Luca conclude la narrazione dando un’altra notizia straordinaria, l’effetto dell’esortazione di Pietro è sorprendente:

“Quelli che accettarono la sua parola furono battezzati; e in quel giorno furono aggiunte a loro circa tremila persone” (At 2:41).

La parola condivisa genera una nuova identità. È lo Spirito che ha fatto nascere la prima comunità di credenti. Il gruppo apostolico sperimenterà così il pieno compimento della promessa fatta ad Abramo di renderlo padre di una “moltitudine di popoli” (Ge 17:4-5; Eb 11,12) e il popolo d’Israele qui radunato e rappresentato da questi Giudei, accoglierà la Nuova Alleanza, proclamata a loro per la prima volta pubblicamente.

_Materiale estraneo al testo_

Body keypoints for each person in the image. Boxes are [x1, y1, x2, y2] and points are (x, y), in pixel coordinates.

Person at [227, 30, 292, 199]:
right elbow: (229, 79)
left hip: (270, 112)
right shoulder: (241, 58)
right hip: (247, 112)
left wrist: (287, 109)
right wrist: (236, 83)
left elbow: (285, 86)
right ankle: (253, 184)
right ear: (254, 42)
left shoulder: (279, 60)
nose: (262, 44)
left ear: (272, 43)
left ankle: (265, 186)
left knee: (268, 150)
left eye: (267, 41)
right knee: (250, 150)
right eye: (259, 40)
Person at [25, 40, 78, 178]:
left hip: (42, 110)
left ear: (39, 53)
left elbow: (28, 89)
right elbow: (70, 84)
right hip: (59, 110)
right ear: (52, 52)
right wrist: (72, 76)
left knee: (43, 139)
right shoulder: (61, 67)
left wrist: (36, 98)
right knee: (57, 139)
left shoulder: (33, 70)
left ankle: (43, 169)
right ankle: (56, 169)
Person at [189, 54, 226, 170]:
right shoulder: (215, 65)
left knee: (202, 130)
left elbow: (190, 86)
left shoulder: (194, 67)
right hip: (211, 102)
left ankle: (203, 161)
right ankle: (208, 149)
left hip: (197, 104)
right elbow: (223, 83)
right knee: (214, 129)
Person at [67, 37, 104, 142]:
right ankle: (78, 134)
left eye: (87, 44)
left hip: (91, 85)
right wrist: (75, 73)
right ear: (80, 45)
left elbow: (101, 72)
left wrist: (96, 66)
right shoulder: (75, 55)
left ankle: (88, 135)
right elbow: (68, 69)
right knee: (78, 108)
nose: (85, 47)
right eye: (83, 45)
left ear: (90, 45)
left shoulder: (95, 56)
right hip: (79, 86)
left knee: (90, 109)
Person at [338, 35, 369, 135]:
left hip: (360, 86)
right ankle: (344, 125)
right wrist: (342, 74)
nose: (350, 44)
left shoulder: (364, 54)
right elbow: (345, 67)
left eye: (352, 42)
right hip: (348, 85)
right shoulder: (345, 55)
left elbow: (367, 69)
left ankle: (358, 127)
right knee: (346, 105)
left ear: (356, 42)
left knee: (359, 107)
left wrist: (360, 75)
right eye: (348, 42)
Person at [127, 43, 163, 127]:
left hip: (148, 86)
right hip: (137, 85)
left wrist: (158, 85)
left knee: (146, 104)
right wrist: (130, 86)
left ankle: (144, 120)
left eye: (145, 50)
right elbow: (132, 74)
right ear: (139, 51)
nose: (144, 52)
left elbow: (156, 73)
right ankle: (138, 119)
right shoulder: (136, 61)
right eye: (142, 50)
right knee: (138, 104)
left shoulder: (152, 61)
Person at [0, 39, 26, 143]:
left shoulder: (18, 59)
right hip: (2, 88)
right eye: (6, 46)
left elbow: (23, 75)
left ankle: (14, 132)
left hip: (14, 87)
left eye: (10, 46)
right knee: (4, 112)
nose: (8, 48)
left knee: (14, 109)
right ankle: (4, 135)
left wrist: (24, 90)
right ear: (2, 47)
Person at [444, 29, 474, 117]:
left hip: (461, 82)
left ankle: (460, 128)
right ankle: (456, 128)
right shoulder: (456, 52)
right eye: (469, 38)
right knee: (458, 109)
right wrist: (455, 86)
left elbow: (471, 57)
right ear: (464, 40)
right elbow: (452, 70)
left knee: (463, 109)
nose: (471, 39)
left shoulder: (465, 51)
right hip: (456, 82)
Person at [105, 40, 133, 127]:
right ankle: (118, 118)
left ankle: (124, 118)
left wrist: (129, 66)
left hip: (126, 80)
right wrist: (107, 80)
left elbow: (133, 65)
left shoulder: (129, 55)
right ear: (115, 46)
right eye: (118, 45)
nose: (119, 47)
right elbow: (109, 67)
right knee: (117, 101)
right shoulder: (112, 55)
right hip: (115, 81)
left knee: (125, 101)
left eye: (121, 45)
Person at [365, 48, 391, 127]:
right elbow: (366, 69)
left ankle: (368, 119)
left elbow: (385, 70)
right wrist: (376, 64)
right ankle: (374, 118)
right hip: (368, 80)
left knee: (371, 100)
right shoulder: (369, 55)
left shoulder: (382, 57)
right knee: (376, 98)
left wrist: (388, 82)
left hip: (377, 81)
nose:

L’esegesi cristiana vedrà in questo avvenimento di Pentecoste l’opposto di quanto si verificò a Babele (Ge 11:1-9). Il dono dello Spirito restituisce agli uomini e ai popoli quell’unità che essi avevano perduto, perché la lingua dello Spirito è l’unica capace di unire. Da questo momento la Parola di Dio inizierà la sua corsa per conquistare tutte le genti, cominciando proprio da Gerusalemme. La chiesa edificata da Gesù (Mt 16:18), è ora una realtà e inizia il suo cammino, crescendo e sperimentando altre esperienze simili alla Pentecoste.    

[1] “L’effluvio o soffio divinatorio… apre certi pori che fanno entrare immagini dell’avvenire, alla maniera dei vapori che, quando salgono alla testa, provocano nell’anima movimenti e rivelano pensieri tenuti fino ad ora nascosti e segreti” (Plutarco, De defectu oraculorun 40,432D-De ebrietate 146).